In interviews with Blesh and Janis, Arthur Marshall recalled Joplin coming to Chicago to parley with publishers. Stark, his original publisher in Sedalia, was essentially an indie label—known for quality but not huge sales. Joplin may have come to speak to Will Rossiter, among others.

Whatever occurred during that time period, Joplin did not remain a Chicagoan. He left somewhere in the summer of 1906, showing up in the St. Louis City Directory the next May.

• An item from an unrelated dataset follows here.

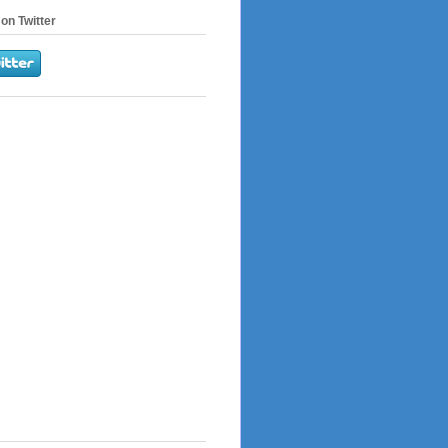
on Twitter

Comparing and contrasting the two buildings is an exercise offering differing levels of tragedy. Jordan's building, while important in Chicago African-American history, is not a lost jewel in the league of, say, Louis Sullivan's Stock Exchange. The greatest tragedy lay in its destruction shortly before efforts could be made to save it. Its death, however, has the bittersweetness of most martyrdoms, dying so that other buildings could live

Joplin's house, which was levelled in civic improvement efforts in 1940, is less easily eulogized. Important in the sense of Samuelson's article title of "Scott Joplin Slept Here," only the most ardent ragtime afficianado could pretend to feel his aura in such a place. I asked Samuelson whether, if it were possible, preserving Joplin's house would have been a worthy endeavor.

"It would be interesting to preserve it, but in what context would you be able to preserve something like that?" Samuelson paused. "It would be interesting to tell the story of that point in Joplin's life, that somebody who is so widely recognized as an important musical figure was, through social and economic circumstances, reduced to living in a really terrible place."

Samuelson presents the dilemma of the historical preservationist: proper presentation versus complete restoration. The question is moot with the building's nonexistence, but it's an interesting quandary. Would Joplin's home have been better left in its ramshackle condition, or would a gingerbread house paint job better preserve the building—at the sacrifice of obfuscating the truth of Joplin's living conditions? And who, besides, ahem, ragtime geeks, would come to hear the story?

"It's not a real happy story. If you recreated how Joplin lived in that building and what the neighborhood was like—you wouldn't walk out with a smile on your face," said Samuelson.